Собственно, постановка вопроса отрицательного ответа не предполагала, и я кивнул.
— Все девочки в период полового созревания влюблены в своих отцов, — начала Дарья. — Эдипов комплекс — страшная штука, а менструации меня, на минуточку, с девяти лет. Но ревновать отца к матери я начала раньше, еще не имея представления, что эта штука не только для писания, и чем родители время от времени занимаются в постели. Бывало, когда они могли себе позволить подольше поспать, я приходила к ним, втискивалась посередине и ждала, когда мать встанет готовить завтрак и я останусь в постели одна с отцом. Это было… такое чувство! В общем, я совершенно конкретно любила отца и видела себя на месте матери. Но потом отец как-то быстро отдалился от нас, от дома, потом пропал надолго. Я не понимала тогда, что это связано с его проблемами в делах, но помню, что мне очень не хватало воскресных полежалок в их постели. И тут появился ты, и я узнала, чем взрослые иногда занимаются. И после этого у меня в мозгу картинка некоторым образом изменилась, я возненавидела мать за то, что она занимается этим не только с отцом. Но вслед за этим в этой области моего сознания произошли определенные девиации. Логически я должна была бы еще больше полюбить отца, но вместо этого моя любовь к нему каким-то немыслимым образом перешла на тебя, в моих уже вполне девических мечтах ты заменил отца. Это совпало с тем, что отец стал все чаще домой пьяный приходить, с матерью у их пошли скандалы. А ты был таким… большим, спокойным. Я с отцом тебя все сравнивала и жалела, что он не такой… Или даже что ты — не мой отец. В общем, я совершенно конкретно в тебя втюрилась. Потом, когда вы с матерью разбежались, и тебя довольно надолго на горизонте не стало, все это, видно, во мне подзасохло, но не умерло совсем, а инкапсулировалось, впало в спячку. Если бы у меня за это время какой-нибудь предмет появился бы, то, может быть, он заместил бы тебя, вот только ни у кого шансов против тебя не было. И когда года четыре назад я обнаружила, что мать снова с тобой встречается, увидела как-то раз вас вместе, фонтан снова забил. Я сама страшно удивилась, но ты начал сниться, и во сне мы делали невообразимые вещи. Ну, вот как-то так это все до Турции и докатилось. Веришь — когда я с понтом к матери лезла, думала, вот ты сейчас подойдешь, сдернешь полотенце, возьмешь меня, как ее, за задницу. Дура? Накурившаяся дура?

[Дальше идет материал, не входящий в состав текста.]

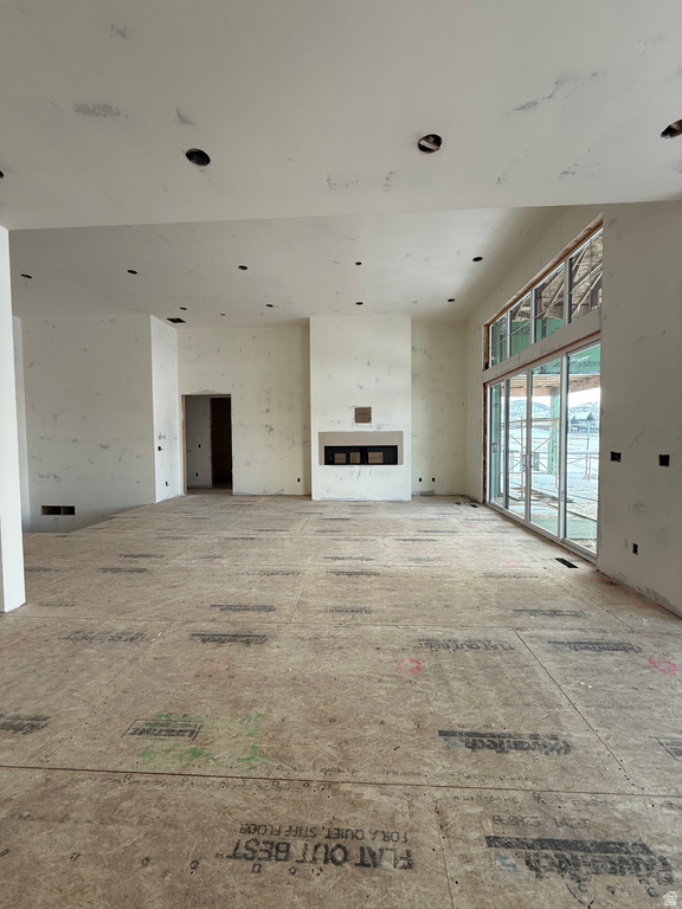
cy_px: 454
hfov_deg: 85.7
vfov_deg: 102.1
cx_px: 341
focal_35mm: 14
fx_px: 368
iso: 64
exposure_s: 1/99
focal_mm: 2.22
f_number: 2.2
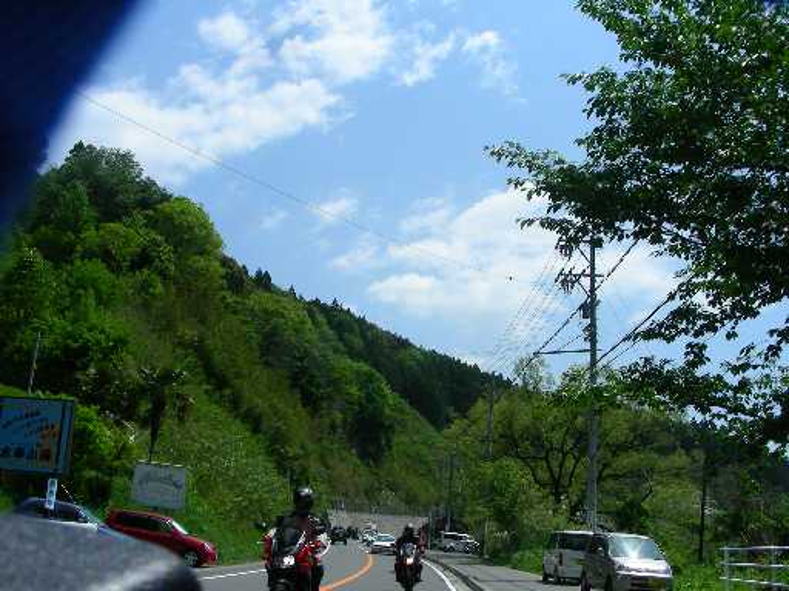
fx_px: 866
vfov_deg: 37.7
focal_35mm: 38
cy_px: 296
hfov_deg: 49.0
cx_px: 394
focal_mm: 6.3
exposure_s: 1/597
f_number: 5.6
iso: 50
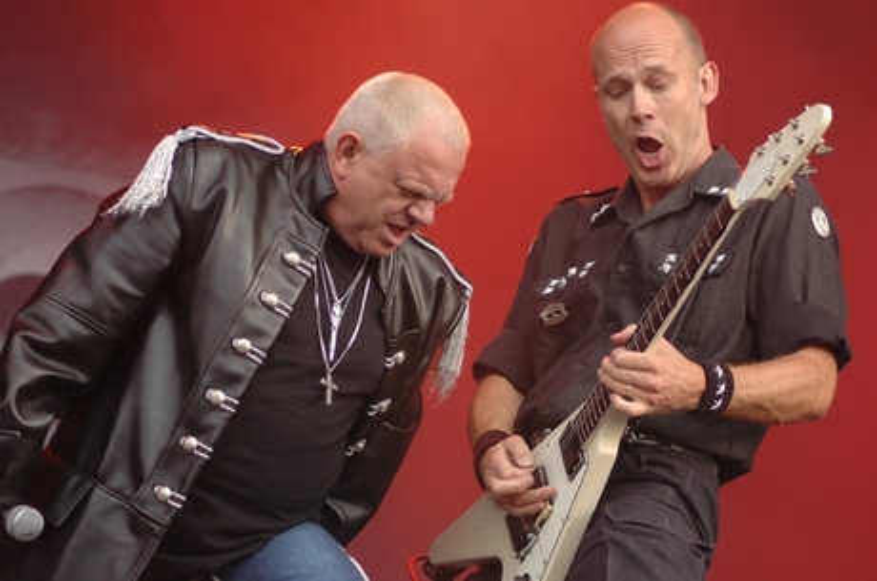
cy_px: 290
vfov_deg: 9.6
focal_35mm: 142
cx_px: 438
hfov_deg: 14.4
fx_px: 3465
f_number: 4.2
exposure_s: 1/400
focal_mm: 95
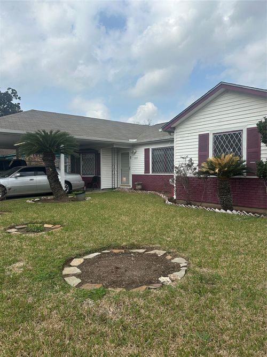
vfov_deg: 71.6
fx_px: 247
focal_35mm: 24
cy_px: 178
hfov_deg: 56.8
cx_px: 134
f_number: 1.78
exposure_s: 1/5263
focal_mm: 6.86
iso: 80
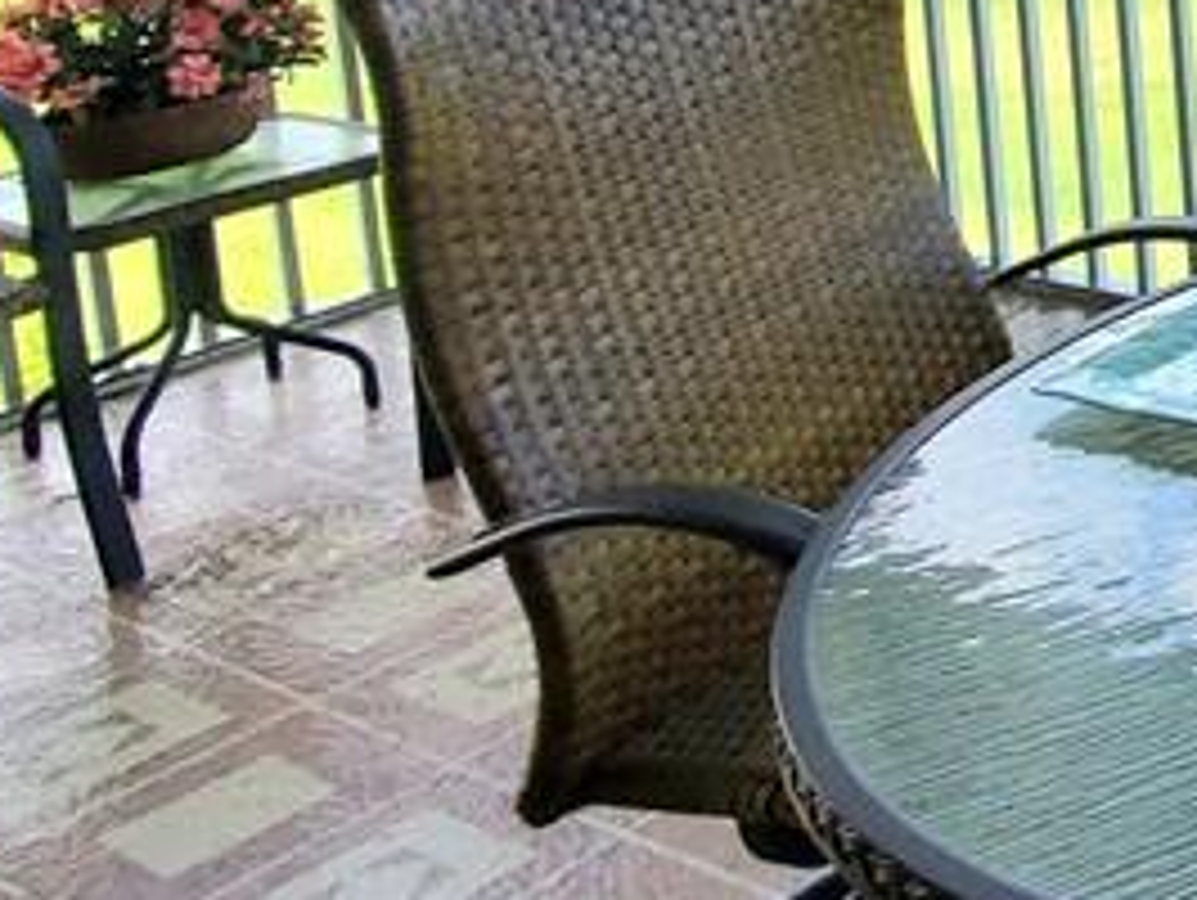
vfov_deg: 25.0
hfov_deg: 24.9
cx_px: 1948
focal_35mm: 50
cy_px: -288
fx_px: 1731
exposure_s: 1/357
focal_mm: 1.8
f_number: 2.2
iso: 50
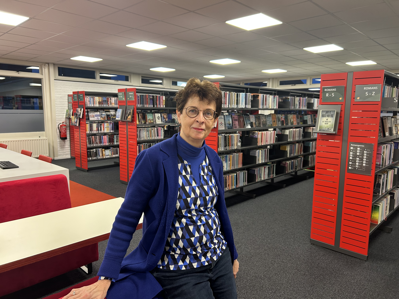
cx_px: 200
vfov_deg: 53.1
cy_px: 150
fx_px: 300
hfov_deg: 67.3
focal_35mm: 26
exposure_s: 1/50
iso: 100
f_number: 1.5
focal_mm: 5.7
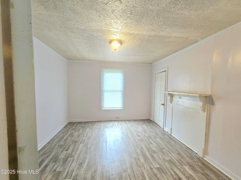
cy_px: 90
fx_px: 91
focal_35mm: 13
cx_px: 120
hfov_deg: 106.2
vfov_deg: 89.9
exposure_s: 1/60.2
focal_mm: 2.2
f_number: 2.2
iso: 200
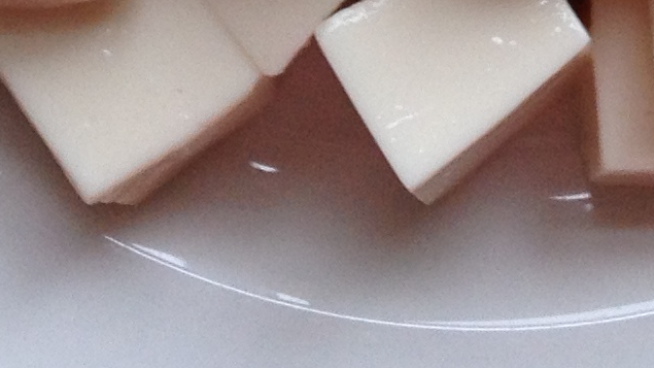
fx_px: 3398
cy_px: -505
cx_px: 549
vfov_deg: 5.9
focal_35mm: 196
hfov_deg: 10.9
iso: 64
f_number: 2.4
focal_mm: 4.28
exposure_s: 1/40
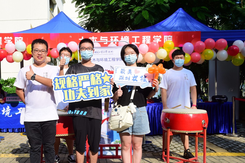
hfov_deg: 45.1
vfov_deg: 31.1
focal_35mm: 43
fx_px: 293
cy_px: 100
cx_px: 93
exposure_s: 1/200
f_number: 11
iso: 200
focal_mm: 34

И она, как маленькая собачка хозяину, заглянула мне в глаза. Я засмеялся, погладил ее по голове.
— Ты все это только сейчас придумала? — незло улыбаясь, спросил я ее. — Переход Эдипова комплекса с отца на проезжего молодца… История интересная, но совершенно неправдоподобная. Комиксом попахивает. Помнишь, в «Убить Билла» Водяная Змея идет в ассасины, став свидетелем расправы над родителями? Там еще мульт такой с морем крови? Очень проникновенно, и настолько же нереально. Скажем так, сюрреально. Я не психолог, конечно, но, по-моему, все это — плод твоей фантазии, нет?
Дарья отвела взгляд.
— Говорил отец, что ты — один из самых умных людей, которые встречались ему в жизни, — усмехнулась она. — Я не то чтобы не верила, но как-то этой его оценке не придавала должного внимания. Сейчас вижу, что ошиблась. Ловко ты меня… раскрыл. Просто подумала, что если рассказать правду, ты смеяться будешь.
— Смеяться? — воскликнул я. — Как же можно смеяться над историей любви? Я не бесчувственный, я не буду смеяться.
— Ладно, — вздохнула Дарья. — Многое, что я тебе рассказала, правда, но окончательно в тебя я влюбилась из-за… прыщей.
— Что? — не понял я. — Из-за прыщей?